▸ **What the exercise asks**
Quote the HTTP dataset documentation, beginning at the words "Click on Test" and stopping after "non-default network ports.".

▸ **Extract to read**

HTTP¶
DSS can read data stored on HTTP or HTTPS servers. This “remote” dataset can only be used as input in DSS.
Warning
When using a HTTP dataset “as-is”, data will be fetched from the HTTP source each time you access this dataset in Explore or Charts and the sample needs to be refreshed.
Quite often, you’ll want to use the Download recipe to cache the contents from the HTTP server.
The HTTP (with cache) dataset is a shortcut that allows you to quickly create a download recipe and its associated “files in folder” output dataset
By default, the download recipe will still check the HTTP server for updates when its output folder is rebuilt. This behavior can be disabled.
Creating a HTTP dataset¶
From the Flow or datasets list, click the “New dataset” button and select “Network > HTTP”
Enter the URL(s) to download, one per line.
Click on Test to download the first URL and detect format and schema
Remote URL definition¶
A remote source can be defined by a HTTP or HTTPS URL. HTTP/HTTPS URL may only reference a single remote file, and wildcard expansion patterns are not recognized in them.
Remote URL definitions can contain optional inline authentication credentials and non-default network ports.
URL |
Downloaded files (single source) |
---|---|
|
20140102.log |
|
20140102.log |
Partitioned HTTP dataset¶
It is possible to partition a HTTP dataset. Unlike with other kinds of files-based datasets, you do not partition a HTTP dataset by specifying folder patterns. That is because a HTTP dataset is not enumerable.
When partitioning is enabled for a HTTP dataset:
Remote files are downloaded from origin servers one partition at a time, each time a sample is computed, or a recipe based on this dataset is run
A set of expansion variables are available to include in the URL to choose remote file names from partition values.
The source definition screen contains an additional input field “Preview partition” to define which partition is used when “Testing” the dataset in the dataset definition screen
The source definition screen contains an additional input field “Partitions list” to manually set the list of possible partitions. This is used when trying to list partitions from the sample screen, from the metrics screen, or when using the “All available” partition dependency.
The expansion variables are the regular %Y, %M, %D, %H
and %{dimension_name}
that you use in other partitioned datasets.
Warning
Expansion variables in download recipes are different
Example¶
The following defines a HTTP dataset based on a web server that contains a file for each US state:
Create a new HTTP dataset
Click on activate partitioning, add a discrete partition dimension named “state”
Set https://my-website/data/%{state}.csv as the URL
Set “AZ” as the preview partition
Optional: Set “AL,AZ ….. WY” as the partitions list
Test and create
Given the above definitions, whenever you access partition NJ
, the HTTP dataset will only fetch the URL https://my-website/data/NJ.csv
.

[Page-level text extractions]
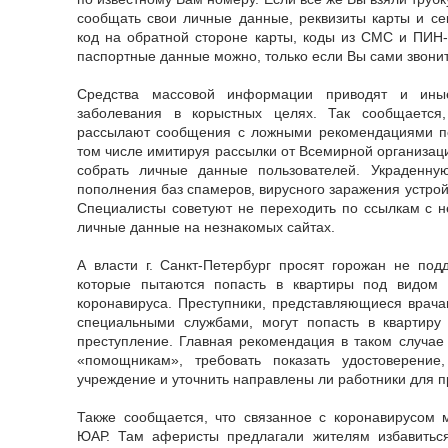
сообщать свои личные данные, реквизиты карты и с
код на обратной стороне карты, коды из СМС и ПИН-
паспортные данные можно, только если Вы сами звонит
Средства массовой информации приводят и ины
заболевания в корыстных целях. Так сообщается
рассылают сообщения с ложными рекомендациями по
том числе имитируя рассылки от Всемирной организац
собрать личные данные пользователей. Украденн
пополнения баз спамеров, вирусного заражения устрой
Специалисты советуют не переходить по ссылкам с н
личные данные на незнакомых сайтах.
А власти г. Санкт-Петербург просят горожан не под
которые пытаются попасть в квартиры под видом 
коронавируса. Преступники, представляющиеся врач
специальными службами, могут попасть в квартиру
преступление. Главная рекомендация в таком случае
«помощникам», требовать показать удостоверение
учреждение и уточнить направлены ли работники для п
Также сообщается, что связанное с коронавирусом 
ЮАР. Там аферисты предлагали жителям избавитьс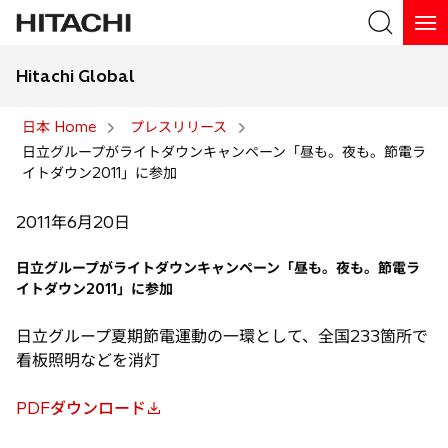
Hitachi Global
検索
日本 Home
プレスリリース
日立グループがライトダウンキャンペーン「昼も。夜も。節電ラ
検索
イトダウン2011」に参加
2011年6月20日
日立グループがライトダウンキャンペーン「昼も。夜も。節電ラ
イトダウン2011」に参加
日立グループ夏期節電運動の一環として、全国233箇所で
看板照明などを消灯
PDFダウンロード
新
し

▸ **Exercise response**
Click on Test to download the first URL and detect format and schema
Remote URL definition¶
A remote source can be defined by a HTTP or HTTPS URL. HTTP/HTTPS URL may only reference a single remote file, and wildcard expansion patterns are not recognized in them.
Remote URL definitions can contain optional inline authentication credentials and non-default network ports.